L’arrestation spectaculaire du président vénézuélien Nicolás Maduro à New York, puis son inculpation pour trafic de drogue, a plongé Washington dans une confusion profonde quant à la nature exacte de l’opération américaine au Venezuela. L’administration Trump peine à définir clairement ses objectifs et les contours de cette intervention sans précédent.
Le président de la Chambre des représentants, Mike Johnson, a tenté de clarifier la situation lundi, après une réunion à huis clos avec des responsables clés. « Il ne s’agit pas d’un changement de régime, mais d’une exigence de changement de comportement de la part d’un régime », a-t-il déclaré. Une explication qui n’a pas convaincu grand monde à Washington.
Nicolás Maduro lui-même a dénoncé son arrestation comme un « kidnapping » devant un tribunal fédéral de Manhattan. Les autorités américaines, quant à elles, insistent sur le fait qu’il a été arrêté dans le cadre d’une procédure pénale légale. Cette action a suscité une vive réaction internationale. L’ambassadeur de Colombie auprès de l’ONU a qualifié l’opération d’« ingérence » dans la région, tandis que la France a estimé qu’elle « érode les fondements mêmes de l’ordre international ». Le secrétaire général de l’ONU, António Guterres, a également exprimé son inquiétude, soulignant une violation de la Charte des Nations unies.
La difficulté réside dans le manque de précédent pour décrire cette action. Un changement de régime semble improbable, le vice-président de Maduro restant en poste. L’expression « décapitation » ne s’applique pas, car le gouvernement vénézuélien n’a pas été totalement déstabilisé. Les termes traditionnels liés aux interventions passées – protectorat, État satellite, territoire occupé – sont jugés inacceptables par l’establishment de la politique étrangère américaine, en raison de leurs connotations négatives.
« Il ne semble pas que Trump envisage un changement de régime.
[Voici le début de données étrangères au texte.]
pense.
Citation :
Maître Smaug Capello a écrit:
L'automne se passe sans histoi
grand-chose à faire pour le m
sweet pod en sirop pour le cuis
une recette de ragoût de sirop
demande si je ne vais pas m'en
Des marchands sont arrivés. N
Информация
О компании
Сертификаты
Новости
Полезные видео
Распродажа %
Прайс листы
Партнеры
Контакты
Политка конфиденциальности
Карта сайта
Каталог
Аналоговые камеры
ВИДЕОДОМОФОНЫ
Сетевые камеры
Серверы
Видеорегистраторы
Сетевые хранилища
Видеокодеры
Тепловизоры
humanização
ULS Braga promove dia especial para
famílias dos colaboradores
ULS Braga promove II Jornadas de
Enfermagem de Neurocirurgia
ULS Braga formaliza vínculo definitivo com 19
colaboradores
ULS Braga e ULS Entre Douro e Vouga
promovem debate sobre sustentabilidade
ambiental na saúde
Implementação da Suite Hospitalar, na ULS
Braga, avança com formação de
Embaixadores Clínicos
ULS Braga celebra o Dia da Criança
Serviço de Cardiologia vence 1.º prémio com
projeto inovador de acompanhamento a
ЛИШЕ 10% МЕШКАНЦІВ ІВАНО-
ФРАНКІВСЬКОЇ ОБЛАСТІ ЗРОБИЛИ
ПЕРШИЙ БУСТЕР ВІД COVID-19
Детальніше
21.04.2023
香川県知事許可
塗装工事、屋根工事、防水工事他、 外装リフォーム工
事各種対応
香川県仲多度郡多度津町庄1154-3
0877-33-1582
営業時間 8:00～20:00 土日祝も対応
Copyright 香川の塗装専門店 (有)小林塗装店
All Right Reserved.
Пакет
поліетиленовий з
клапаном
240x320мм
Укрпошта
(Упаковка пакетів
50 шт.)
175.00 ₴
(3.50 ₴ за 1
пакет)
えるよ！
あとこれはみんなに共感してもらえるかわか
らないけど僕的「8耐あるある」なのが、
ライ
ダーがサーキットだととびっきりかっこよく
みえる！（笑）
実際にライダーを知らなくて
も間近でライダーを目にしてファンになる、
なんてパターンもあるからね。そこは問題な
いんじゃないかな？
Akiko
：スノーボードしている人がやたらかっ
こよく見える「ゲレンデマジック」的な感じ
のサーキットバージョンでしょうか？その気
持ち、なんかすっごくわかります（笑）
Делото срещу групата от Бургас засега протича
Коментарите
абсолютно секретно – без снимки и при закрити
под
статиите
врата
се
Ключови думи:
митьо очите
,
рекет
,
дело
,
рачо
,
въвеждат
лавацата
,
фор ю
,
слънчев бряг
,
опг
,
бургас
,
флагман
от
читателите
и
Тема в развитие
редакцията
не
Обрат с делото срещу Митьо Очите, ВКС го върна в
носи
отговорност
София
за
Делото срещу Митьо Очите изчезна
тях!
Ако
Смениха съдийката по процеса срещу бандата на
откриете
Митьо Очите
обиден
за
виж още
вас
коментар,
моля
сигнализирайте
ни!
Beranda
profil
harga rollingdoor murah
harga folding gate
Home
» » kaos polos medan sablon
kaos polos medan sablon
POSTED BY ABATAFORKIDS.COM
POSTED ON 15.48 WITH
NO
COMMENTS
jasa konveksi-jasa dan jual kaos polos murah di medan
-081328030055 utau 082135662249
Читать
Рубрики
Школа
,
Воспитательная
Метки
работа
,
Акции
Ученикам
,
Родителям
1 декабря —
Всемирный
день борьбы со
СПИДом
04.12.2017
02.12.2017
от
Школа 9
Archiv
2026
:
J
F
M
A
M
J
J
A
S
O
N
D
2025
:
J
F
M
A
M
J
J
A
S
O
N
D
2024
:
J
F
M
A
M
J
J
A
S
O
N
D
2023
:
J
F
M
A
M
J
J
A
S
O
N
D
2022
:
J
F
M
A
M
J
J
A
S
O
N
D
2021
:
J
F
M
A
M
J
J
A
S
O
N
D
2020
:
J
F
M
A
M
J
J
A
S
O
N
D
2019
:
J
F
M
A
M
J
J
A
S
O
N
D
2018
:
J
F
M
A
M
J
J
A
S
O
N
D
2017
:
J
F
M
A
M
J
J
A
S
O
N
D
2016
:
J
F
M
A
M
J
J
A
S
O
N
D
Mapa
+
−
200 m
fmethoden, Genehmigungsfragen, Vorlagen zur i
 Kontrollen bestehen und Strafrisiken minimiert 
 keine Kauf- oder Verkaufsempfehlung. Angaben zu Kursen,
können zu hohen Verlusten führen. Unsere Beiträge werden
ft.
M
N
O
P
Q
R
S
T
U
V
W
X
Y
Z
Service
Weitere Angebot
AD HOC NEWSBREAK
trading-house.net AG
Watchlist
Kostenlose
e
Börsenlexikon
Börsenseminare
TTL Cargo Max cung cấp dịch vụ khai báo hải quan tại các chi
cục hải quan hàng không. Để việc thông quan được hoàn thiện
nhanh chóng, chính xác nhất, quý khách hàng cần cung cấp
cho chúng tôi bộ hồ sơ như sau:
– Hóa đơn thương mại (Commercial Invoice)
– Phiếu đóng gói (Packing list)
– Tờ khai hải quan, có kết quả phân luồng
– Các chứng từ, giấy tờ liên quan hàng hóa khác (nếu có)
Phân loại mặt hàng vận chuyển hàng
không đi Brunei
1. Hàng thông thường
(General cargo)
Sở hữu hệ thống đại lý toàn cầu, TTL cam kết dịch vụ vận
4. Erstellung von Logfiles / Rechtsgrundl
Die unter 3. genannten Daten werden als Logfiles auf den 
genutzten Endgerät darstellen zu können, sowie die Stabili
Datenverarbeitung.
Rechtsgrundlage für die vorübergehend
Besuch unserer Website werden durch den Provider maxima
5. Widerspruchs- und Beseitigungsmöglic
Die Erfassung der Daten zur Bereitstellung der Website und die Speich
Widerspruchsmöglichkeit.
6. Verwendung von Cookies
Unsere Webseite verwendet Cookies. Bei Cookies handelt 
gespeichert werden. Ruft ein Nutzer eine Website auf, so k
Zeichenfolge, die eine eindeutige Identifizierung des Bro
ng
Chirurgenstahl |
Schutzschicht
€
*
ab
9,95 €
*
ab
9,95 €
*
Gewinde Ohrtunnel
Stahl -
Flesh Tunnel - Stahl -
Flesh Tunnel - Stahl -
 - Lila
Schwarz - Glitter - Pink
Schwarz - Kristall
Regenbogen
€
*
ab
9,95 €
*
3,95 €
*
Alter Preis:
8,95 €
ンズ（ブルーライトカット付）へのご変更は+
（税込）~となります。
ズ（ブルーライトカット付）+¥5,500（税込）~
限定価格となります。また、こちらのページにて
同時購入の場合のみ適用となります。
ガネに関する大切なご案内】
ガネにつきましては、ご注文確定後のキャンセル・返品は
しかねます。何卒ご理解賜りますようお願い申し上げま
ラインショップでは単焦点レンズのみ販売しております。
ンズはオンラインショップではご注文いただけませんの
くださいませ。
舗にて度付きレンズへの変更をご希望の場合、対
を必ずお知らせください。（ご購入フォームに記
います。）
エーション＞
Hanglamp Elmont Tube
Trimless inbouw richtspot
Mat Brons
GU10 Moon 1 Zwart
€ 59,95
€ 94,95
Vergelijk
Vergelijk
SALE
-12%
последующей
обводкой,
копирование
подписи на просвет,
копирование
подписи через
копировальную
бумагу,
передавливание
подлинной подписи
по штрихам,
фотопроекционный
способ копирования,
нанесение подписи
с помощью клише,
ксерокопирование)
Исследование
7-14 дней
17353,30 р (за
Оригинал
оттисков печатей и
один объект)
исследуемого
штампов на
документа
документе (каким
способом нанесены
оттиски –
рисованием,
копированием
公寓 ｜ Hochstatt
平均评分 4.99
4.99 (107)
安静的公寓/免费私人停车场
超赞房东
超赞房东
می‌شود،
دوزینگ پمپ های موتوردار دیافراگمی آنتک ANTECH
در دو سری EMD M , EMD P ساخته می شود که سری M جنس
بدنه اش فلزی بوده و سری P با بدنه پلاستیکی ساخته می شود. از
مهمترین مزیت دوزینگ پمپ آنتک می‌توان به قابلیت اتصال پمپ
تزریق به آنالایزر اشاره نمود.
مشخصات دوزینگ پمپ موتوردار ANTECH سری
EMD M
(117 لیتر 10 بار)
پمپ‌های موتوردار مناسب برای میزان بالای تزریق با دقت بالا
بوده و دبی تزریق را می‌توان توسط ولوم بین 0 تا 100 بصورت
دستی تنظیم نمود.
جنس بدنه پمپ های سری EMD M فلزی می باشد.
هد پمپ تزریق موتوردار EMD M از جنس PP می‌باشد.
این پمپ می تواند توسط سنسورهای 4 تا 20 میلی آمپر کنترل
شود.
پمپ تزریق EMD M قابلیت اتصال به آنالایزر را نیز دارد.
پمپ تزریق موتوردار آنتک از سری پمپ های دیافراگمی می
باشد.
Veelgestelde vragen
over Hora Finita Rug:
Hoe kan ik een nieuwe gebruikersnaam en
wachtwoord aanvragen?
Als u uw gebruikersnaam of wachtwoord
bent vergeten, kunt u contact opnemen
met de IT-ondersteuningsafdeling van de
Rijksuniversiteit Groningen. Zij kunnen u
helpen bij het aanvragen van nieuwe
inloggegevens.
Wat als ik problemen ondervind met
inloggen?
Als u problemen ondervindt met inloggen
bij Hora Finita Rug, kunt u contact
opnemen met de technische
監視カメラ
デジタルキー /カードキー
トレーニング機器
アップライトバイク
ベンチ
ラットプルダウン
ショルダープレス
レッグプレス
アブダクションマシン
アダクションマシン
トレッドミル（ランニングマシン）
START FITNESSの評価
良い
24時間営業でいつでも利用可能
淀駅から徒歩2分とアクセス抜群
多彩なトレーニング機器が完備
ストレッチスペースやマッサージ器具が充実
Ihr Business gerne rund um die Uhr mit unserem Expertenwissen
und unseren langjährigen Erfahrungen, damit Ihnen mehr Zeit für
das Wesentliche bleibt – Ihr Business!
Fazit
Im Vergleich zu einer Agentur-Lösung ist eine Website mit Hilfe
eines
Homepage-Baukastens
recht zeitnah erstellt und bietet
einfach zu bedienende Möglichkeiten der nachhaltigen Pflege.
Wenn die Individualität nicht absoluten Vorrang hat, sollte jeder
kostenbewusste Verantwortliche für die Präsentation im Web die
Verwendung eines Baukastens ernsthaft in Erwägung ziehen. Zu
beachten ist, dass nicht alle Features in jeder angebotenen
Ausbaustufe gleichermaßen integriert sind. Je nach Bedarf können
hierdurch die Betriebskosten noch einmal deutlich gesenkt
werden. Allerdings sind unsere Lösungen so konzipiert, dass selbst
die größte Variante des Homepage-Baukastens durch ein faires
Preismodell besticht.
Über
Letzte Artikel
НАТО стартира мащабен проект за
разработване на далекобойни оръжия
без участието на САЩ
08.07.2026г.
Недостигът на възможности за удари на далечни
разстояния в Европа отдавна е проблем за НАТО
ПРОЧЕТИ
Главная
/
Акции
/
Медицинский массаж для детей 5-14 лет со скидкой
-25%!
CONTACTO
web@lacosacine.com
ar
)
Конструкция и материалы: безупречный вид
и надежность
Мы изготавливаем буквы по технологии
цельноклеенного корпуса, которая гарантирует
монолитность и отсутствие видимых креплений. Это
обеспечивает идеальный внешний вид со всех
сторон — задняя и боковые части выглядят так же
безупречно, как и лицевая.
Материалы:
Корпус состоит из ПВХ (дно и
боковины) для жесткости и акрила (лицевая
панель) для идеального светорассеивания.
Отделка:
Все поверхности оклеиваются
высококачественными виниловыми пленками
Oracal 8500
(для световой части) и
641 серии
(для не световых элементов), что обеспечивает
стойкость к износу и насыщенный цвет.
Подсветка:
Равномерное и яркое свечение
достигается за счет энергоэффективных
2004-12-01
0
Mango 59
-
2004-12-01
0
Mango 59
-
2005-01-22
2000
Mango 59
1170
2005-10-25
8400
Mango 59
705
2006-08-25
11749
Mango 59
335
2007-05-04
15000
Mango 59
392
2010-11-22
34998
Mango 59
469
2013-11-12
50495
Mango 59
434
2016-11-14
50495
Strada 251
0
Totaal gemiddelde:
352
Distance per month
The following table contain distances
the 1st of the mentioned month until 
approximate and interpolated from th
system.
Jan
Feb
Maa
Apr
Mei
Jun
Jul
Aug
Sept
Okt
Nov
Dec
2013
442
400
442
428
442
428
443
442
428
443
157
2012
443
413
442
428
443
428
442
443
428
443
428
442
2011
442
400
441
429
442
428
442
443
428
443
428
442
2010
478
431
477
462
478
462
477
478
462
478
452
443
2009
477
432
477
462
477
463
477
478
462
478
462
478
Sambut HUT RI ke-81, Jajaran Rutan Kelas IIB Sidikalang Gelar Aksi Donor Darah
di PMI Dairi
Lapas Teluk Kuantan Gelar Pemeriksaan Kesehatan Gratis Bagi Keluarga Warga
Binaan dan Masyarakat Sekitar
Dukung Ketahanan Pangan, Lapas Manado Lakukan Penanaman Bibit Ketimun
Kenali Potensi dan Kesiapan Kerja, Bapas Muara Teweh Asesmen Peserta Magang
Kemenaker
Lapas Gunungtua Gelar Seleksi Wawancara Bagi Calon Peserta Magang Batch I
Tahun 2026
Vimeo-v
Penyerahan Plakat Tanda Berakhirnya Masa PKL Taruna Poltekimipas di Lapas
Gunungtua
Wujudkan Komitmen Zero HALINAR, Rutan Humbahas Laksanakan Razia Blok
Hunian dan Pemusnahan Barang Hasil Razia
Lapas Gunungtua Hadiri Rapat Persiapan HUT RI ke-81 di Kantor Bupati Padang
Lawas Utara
Il ferait des choses différentes si tel était son objectif », a déclaré Daniel Immerwahr, historien à l’Université Northwestern. « On pourrait parler d’un empire informel, mais c’est différent d’une microgestion de la politique interne ou d’une tentative d’intégration. »
Dominic Tierney, politologue au Swarthmore College, souligne l’ironie de la situation : « Si un autre pays faisait le moindre effort pour faire cela aux États-Unis, cela serait incontestablement considéré comme un acte de guerre. »
L’ambiguïté stratégique semble être au cœur de la stratégie américaine. Le secrétaire à la Défense, Pete Hegseth, a salué le « courage » et la « bravoure » des forces américaines impliquées, tandis que le secrétaire d’État et conseiller par intérim à la sécurité nationale, Marco Rubio, a minimisé l’aspect militaire de l’opération, insistant sur le fait qu’il s’agissait d’une application des lois américaines en matière de sanctions pétrolières.
Donald Trump a lui-même envoyé des signaux contradictoires, affirmant que les États-Unis étaient « en guerre contre les gens qui vendent de la drogue » et envisageant un rôle américain de longue durée au Venezuela, notamment en matière de contrôle des ressources pétrolières. Le secrétaire à l’Énergie, Chris Wright, a cependant nuancé ces déclarations, précisant qu’il ne s’agissait pas d’une prise de contrôle du pétrole vénézuélien, mais d’une « menace de la force militaire » pour empêcher les exportations de pétrole sanctionné.
Même le Sénat américain a exprimé son malaise, adoptant une résolution symbolique exigeant que Trump obtienne l’approbation du Congrès avant toute nouvelle action militaire au Venezuela, sans pour autant définir clairement la nature de l’opération en cours.
Certains observateurs suggèrent que cette situation pourrait donner naissance à un nouveau terme pour décrire ce type d’intervention, un terme qui pourrait être étendu à d’autres contextes si Trump reproduisait cette tactique ailleurs. « Balkanisation ne signifiait rien jusqu’au 20e siècle », rappelle Immerwahr, soulignant la fluidité du langage et de la quête de pouvoir de Trump.